## Apply what you read
A. In the pterostilbene paper record below, which journal was the paper submitted to?
B. Continue the pterostilbene paper record below, starting after its citation line.

*** Opening of Text excerpt ***

Agricultural Research Service

Research Project: DISCOVERY AND DEVELOPMENT OF NATURAL PRODUCT-BASED WEED MANAGEMENT METHODS

Location: Natural Products Utilization Research

Title: In planta production of the highly potent resveratrol analogue pterostilbene via stilbene synthase and O-methyltransferase co-expression

Authors
item Rimando, Agnes
item Pan, Zhiqiang
item Polashock, James
item Mizuno, Cassia
item Dayan, Franck
item Snook, Maurice
item Liu, Chang-Jun -
item Baerson, Scott

Submitted to: Plant Biotechnology
Publication Type: Peer Reviewed Journal
Publication Acceptance Date: August 10, 2011
Publication Date: September 8, 2011
Citation: Rimando, A.M., Pan, Z., Polashock, J.J., Mizuno, C.S., Dayan, F.E., Snook, M.E., Liu, C., Baerson, S.R. 2011. In planta production of the highly potent resveratrol analogue pterostilbene via stilbene synthase and O-methyltransferase co-expression. Plant Biotechnology. 10:269-283.

*** Close of Text excerpt ***
*** Opening of Given information ***

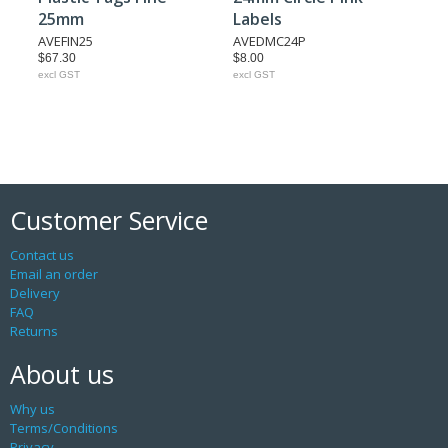
25mm
Labels
AVEFIN25
AVEDMC24P
$67.30
$8.00
excl GST
excl GST
Customer Service
Contact us
Email an order
Delivery
FAQ
Returns
About us
Why us
Terms/Conditions
Privacy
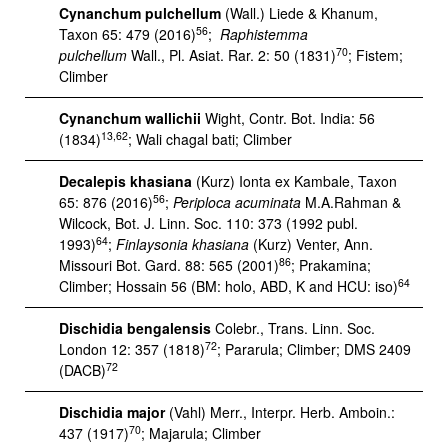
Cynanchum pulchellum
(Wall.) Liede & Khanum,
56
Taxon 65: 479 (2016)
;
Raphistemma
70
pulchellum
Wall., Pl. Asiat. Rar. 2: 50 (1831)
; Fistem;
Climber
Cynanchum wallichii
Wight, Contr. Bot. India: 56
13,62
(1834)
; Wali chagal bati; Climber
Decalepis khasiana
(Kurz) Ionta ex Kambale, Taxon
56
65: 876 (2016)
;
Periploca acuminata
M.A.Rahman &
Wilcock, Bot. J. Linn. Soc. 110: 373 (1992 publ.
64
1993)
;
Finlaysonia khasiana
(Kurz) Venter, Ann.
86
Missouri Bot. Gard. 88: 565 (2001)
; Prakamina;
64
Climber; Hossain 56 (BM: holo, ABD, K and HCU: iso)
Dischidia bengalensis
Colebr., Trans. Linn. Soc.
72
London 12: 357 (1818)
; Pararula; Climber; DMS 2409
72
(DACB)
Dischidia major
(Vahl) Merr., Interpr. Herb. Amboin.:
70
437 (1917)
; Majarula; Climber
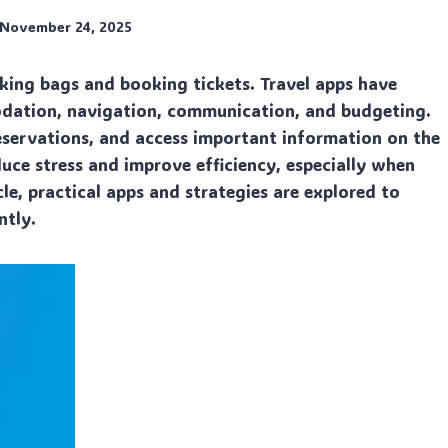
November 24, 2025
cking bags and booking tickets. Travel apps have
odation, navigation, communication, and budgeting.
eservations, and access important information on the
duce stress and improve efficiency, especially when
le, practical apps and strategies are explored to
ntly.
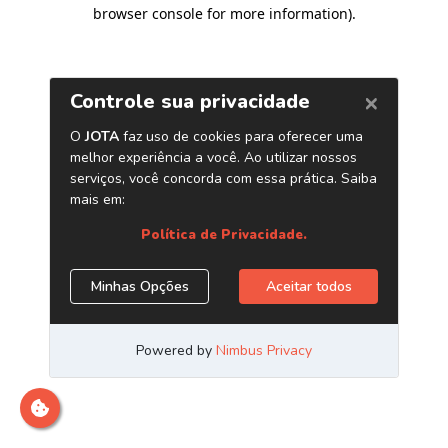
browser console for more information)
.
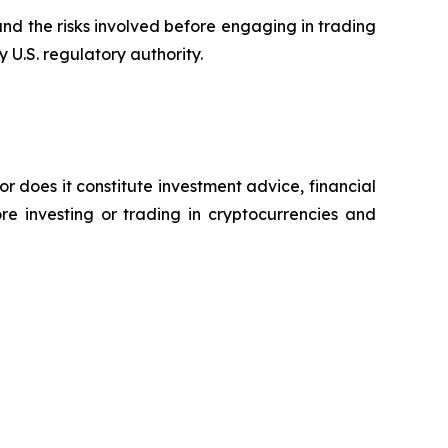
tand the risks involved before engaging in trading
 U.S. regulatory authority.
or does it constitute investment advice, financial
e investing or trading in cryptocurrencies and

*** Close of Given information ***

## Answer set
A. Plant Biotechnology

B.
Interpretive Summary: Pterostilbene is a derivative of the well-known compound resveratrol, to which a variety of health-promoting properties has been attributed. In side-by-side tests, pterostilbene has actually been shown to have the same benefits as resveratrol, and may also have higher potency. Currently, pterostilbene must be obtained from plant sources which are not amenable to large scale production. A biotechnological approach for producing the compound in major crop species would therefore be of significant value. In addition, such an approach could pave the way for improved varieties of specialty crops such as berries which normally produce pterostilbene in limited amounts. In this study we have devised a means for producing pterostilbene in transgenic plants using a gene we have isolated from the sorghum plant (referred to as a methyltransferase), in conjunction with a previously isolated gene from the peanut plant (a stilbene synthase). The approach was first confirmed by biochemical analysis of the two enzymes, and then tested in transgenic plants of two different species. In both transgenic Arabidopsis and tobacco plants, the two-gene strategy was successful in generating plants which produced this important compound. This work represents the first demonstration of the ability to produce this compound in transgenic plants where the two genes were stably incorporated into the chromosomes of the host plant.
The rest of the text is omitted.